The literature examining clinical outcomes and readmissions during extended (> 1 yr) left ventricular assist device (LVAD) support is scarce, particularly in the era of continuous-flow LVADs.

Methods

We completed a retrospective cohort study on consecutive LVAD patients from June 2006 to March 2015, focusing on those who received more than 1 year of total LVAD support time. Demographic characteristics, clinical outcomes and readmissions were analyzed using standard statistical methods. All readmissions were categorized as per the Interagency Registry for Mechanically Assisted Circulatory Support 2015 guidelines.

Results

Of the 103 patients who received LVADs during the study period, 37 received LVAD support for more than 1 year, with 18 receiving support for more than 2 years. Average support time was 786 ± 381 days, with total support time reaching 80 patient-years.

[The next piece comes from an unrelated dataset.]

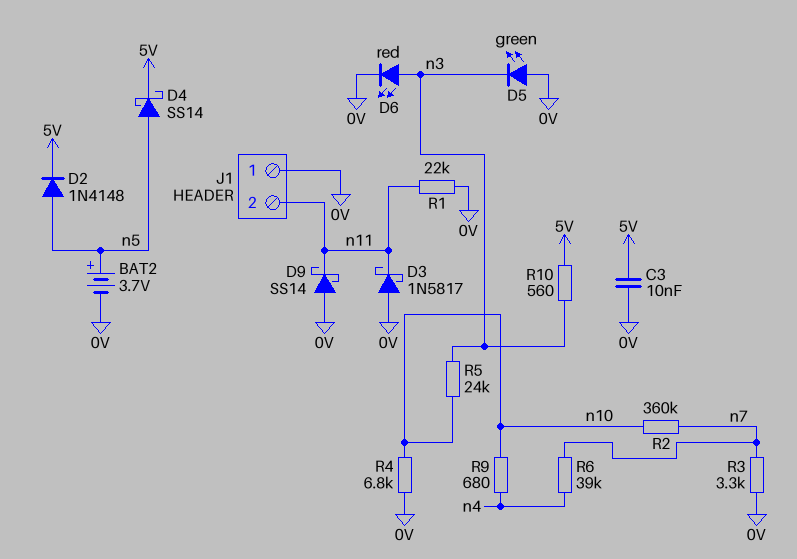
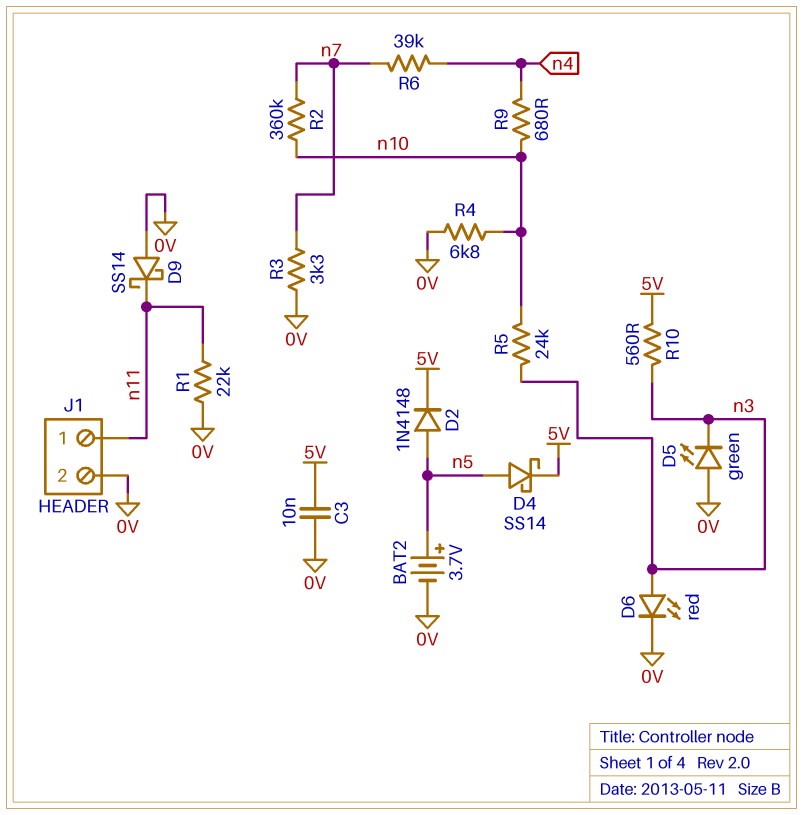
D3: schottky 1N5817 (A 0V, K n11) -> none
J1 pin 1: 0V -> n11
J1 pin 2: n11 -> 0V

During a median follow-up of 2 years, 27 patients died, with 1-year conditional survival of 74%. Median freedom from first readmission was 106 days (range 1–603 d), with an average length of stay of 6 days. Readmissions resulted in an average of 41 ± 76 days in hospital per patient. Reasons for readmission were major infection (24%), major bleeding (19%) and device malfunction/thrombus (13%). There were a total of 112 procedures completed during the readmissions, with 60% of procedures being done in 13% (n = 5) of patients.

Conclusion

Continuous-flow LVADs provide excellent long-term survival. The present study describes marked differences in reasons for readmissions between the general LVAD population and those supported for more than 1 year. Prolonged LVAD support resulted in decreased susceptibility to major bleeds and increased susceptibility to infection.